List of tasks:
A - List every figure number that the container base description refers to.
B - In the container base description, rewrite the paragraph beginning "The flange 140 can provide a convenient gripping surface" as a short bulleted list that keeps its main facts.

Document text:
Start of Block
The base includes a shoulder 146 which is disposed between the first nest lug 142 and the upper edge 134 of the sidewall 122. The shoulder 146 is substantially parallel to the bottom portion 120 of the base 102. The shoulder 146 can extend around the entire sidewall at the upper edge 134. The first nest lug 142 extends from the shoulder 146 at an oblique angle thereto. The first nest lug 142 merges into the first closure portion 110. The second nest lug 143 can extend outwardly from the first closure portion 110, extending between the first closure portion and the flange 140.
The flange 140 can provide a convenient gripping surface to facilitate the occlusion of the cover and the bottom and the removal of the cover from the bottom. The flange can further enhance the plate-like appearance of the bottom. The flange 140 can include a raised ring 150 extending from an interior surface 152 of the base 102, as also shown in FIGS. 7 and 9. The raised ring 150 adds rigidity to the flange 140. The raised ring 150 also provides a frictional gripping surface to reduce slippage when grasping the flange 140. In other embodiments, rigidifying and gripping structures can be provided to the surface of the flange 140 that are continuous or intermittent rib patterns, or other decorative shapes.
Referring to FIG. 12, the first closure portion 110 includes an inner wall 160, a retention bead 162, and an outer wall 164. The inner wall 160, the retention bead 162 and the outer wall 164 define a first sealing surface 166, which is part of the interior surface 152 of the base 102. The inner wall 160 extends from the first nest lug 142 and merges into the retention bead 162. The retention bead 162 can include a pair of rounded shoulders 170, 171 and a crown surface 174. The outer wall 164 joins the retention bead 162 and the second nest lug 143. The inner and outer walls 160, 164 converge toward each other from the retention bead 162 toward the first and the second nest lugs 142, 143, respectively, and in doing so provide inside and outside cut back portions.
End of Block
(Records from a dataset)
Start of Block
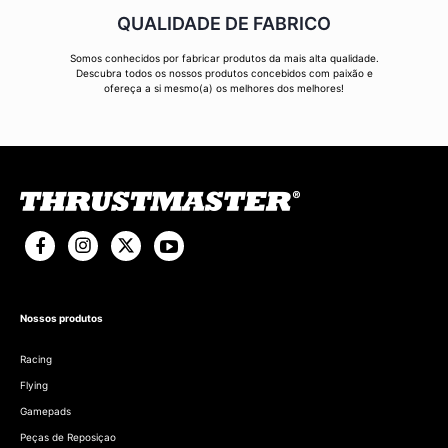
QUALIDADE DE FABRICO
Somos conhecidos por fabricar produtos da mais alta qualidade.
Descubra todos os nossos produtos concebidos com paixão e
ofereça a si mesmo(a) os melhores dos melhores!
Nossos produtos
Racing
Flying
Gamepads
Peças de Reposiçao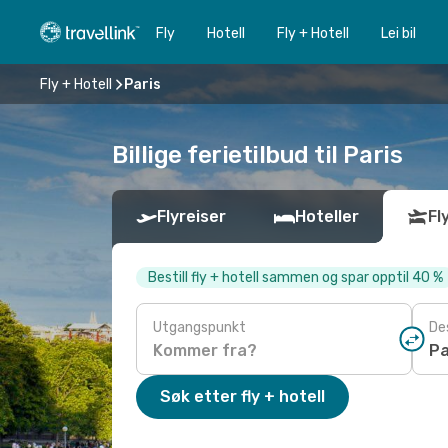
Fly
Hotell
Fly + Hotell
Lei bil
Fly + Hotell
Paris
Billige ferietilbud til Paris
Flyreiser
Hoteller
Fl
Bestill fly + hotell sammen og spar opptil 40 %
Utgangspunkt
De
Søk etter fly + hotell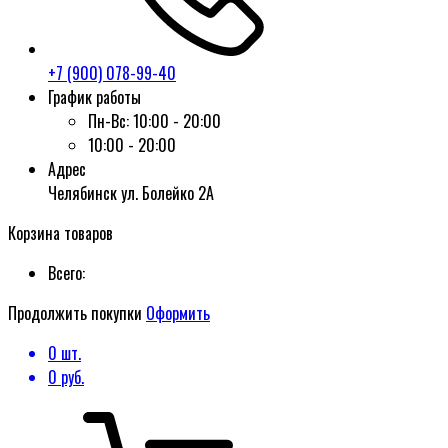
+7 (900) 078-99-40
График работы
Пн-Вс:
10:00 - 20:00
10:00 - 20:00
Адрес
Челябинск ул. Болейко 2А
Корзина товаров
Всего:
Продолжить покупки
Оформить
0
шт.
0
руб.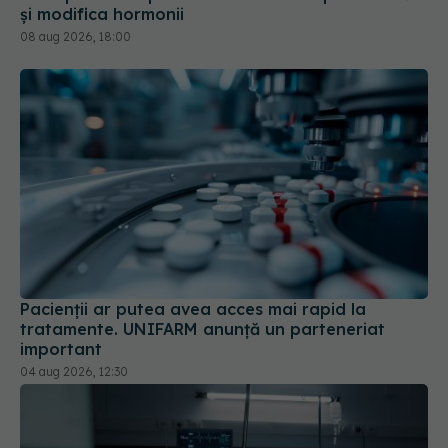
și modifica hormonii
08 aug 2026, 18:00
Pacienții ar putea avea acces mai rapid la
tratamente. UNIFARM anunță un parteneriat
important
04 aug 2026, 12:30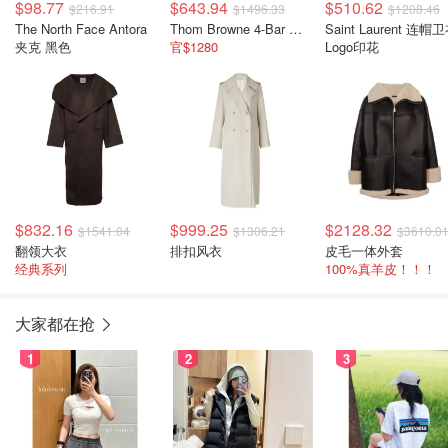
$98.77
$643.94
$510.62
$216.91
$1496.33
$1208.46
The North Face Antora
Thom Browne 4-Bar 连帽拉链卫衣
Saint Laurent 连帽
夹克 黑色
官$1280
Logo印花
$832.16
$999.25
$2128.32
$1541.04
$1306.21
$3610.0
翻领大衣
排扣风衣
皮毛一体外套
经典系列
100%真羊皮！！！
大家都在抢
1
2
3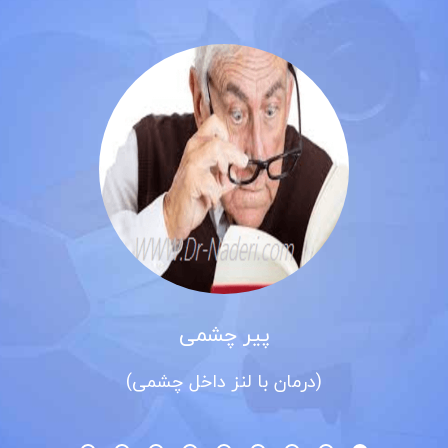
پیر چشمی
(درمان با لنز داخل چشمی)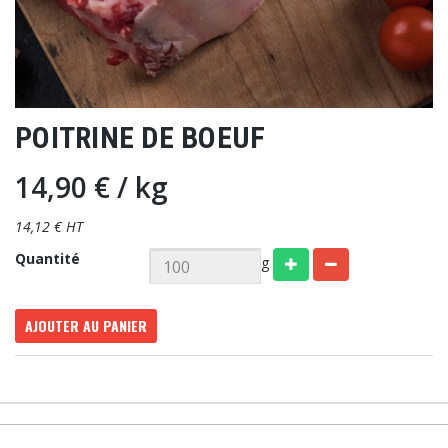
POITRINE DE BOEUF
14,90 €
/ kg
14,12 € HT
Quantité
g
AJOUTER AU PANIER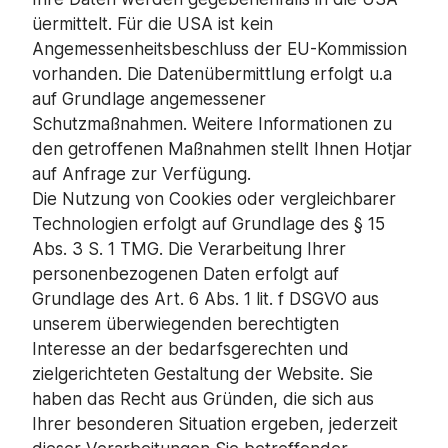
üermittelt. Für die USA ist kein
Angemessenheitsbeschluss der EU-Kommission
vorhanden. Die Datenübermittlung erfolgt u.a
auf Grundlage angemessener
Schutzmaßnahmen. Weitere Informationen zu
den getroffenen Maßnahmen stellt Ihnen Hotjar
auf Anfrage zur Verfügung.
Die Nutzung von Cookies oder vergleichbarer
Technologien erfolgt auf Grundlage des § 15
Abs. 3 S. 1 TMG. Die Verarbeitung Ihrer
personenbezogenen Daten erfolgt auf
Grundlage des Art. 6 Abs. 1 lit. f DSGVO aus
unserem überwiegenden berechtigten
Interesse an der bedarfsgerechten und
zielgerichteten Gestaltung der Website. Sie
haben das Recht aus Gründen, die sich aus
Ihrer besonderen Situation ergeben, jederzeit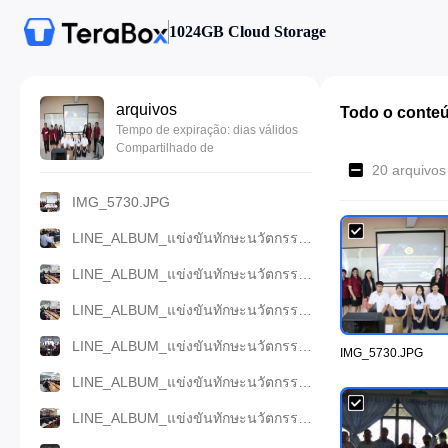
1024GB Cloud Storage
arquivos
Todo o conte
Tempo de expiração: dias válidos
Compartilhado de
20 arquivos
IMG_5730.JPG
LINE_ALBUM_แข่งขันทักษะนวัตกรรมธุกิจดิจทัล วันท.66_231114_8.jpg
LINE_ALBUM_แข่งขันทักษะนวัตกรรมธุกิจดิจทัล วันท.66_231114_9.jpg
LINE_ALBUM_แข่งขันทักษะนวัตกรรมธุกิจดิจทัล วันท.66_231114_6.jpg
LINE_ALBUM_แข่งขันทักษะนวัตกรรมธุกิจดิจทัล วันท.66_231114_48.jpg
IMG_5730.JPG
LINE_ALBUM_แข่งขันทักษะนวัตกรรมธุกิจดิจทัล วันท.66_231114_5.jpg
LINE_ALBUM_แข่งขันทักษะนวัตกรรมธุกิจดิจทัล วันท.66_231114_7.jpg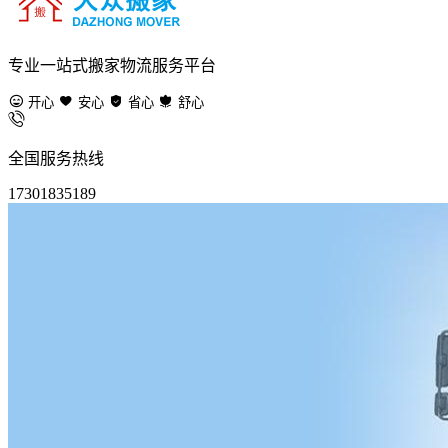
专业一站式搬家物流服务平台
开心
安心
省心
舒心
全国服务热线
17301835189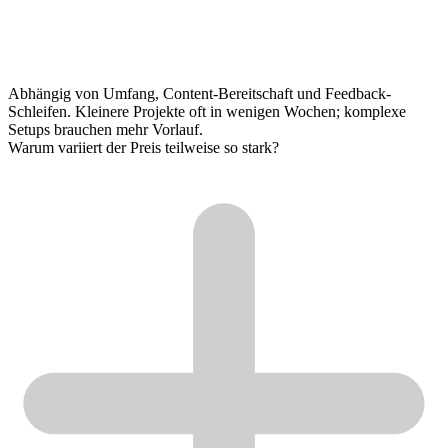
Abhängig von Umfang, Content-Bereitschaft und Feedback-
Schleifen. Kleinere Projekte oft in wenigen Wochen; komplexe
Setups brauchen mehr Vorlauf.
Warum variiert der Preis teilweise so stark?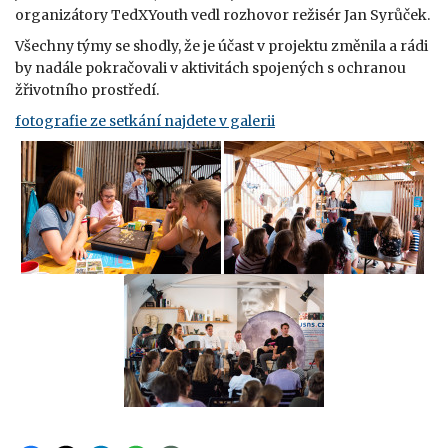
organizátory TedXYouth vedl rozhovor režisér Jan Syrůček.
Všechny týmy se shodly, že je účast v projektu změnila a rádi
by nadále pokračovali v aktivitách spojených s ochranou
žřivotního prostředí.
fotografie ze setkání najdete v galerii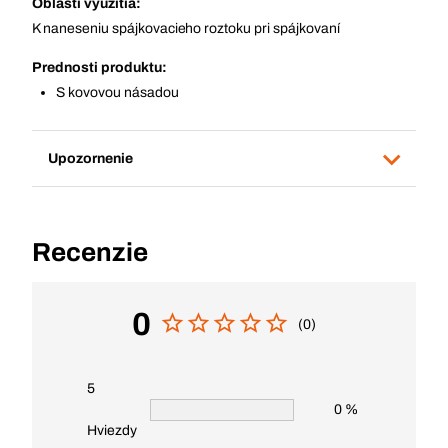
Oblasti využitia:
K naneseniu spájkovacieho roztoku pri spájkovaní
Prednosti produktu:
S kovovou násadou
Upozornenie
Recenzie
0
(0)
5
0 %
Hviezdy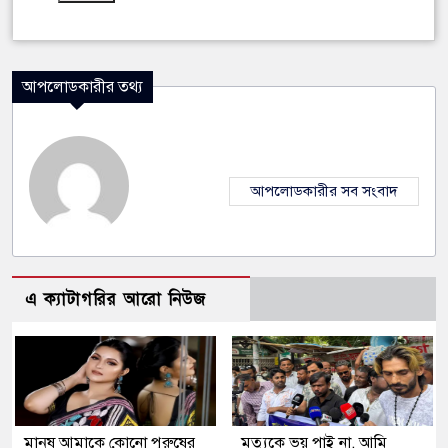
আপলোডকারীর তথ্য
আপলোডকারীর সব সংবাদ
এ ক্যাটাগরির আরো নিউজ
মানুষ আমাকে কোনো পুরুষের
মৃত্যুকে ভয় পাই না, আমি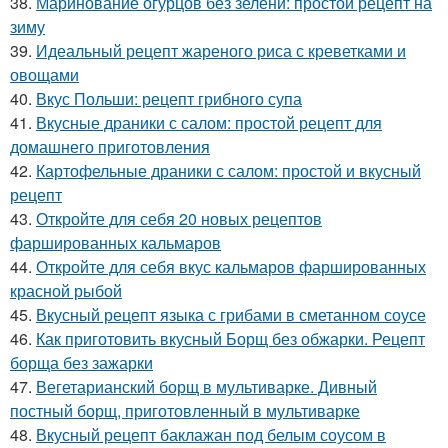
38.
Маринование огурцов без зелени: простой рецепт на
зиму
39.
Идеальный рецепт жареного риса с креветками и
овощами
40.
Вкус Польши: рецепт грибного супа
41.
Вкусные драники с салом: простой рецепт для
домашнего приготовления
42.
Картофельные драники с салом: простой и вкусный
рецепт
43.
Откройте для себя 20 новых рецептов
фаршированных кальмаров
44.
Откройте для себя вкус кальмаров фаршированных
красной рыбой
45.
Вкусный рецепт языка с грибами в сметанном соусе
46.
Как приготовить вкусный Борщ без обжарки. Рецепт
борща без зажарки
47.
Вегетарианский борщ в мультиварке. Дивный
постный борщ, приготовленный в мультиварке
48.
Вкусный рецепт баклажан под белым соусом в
End of Block
Per-task answers:
A -
- FIG. 7
- FIG. 9
- FIG. 12

B -
- Flange 140 gives a gripping surface for putting the cover on the bottom and for taking it off.
- It adds to the plate-like look of the bottom.
- It can include a raised ring 150 that extends from interior surface 152 of base 102 (also shown in FIGS. 7 and 9).
- Ring 150 stiffens the flange and gives a frictional grip that reduces slippage.
- Other embodiments may use continuous or intermittent rib patterns, or other decorative shapes, on the flange surface for stiffness and grip.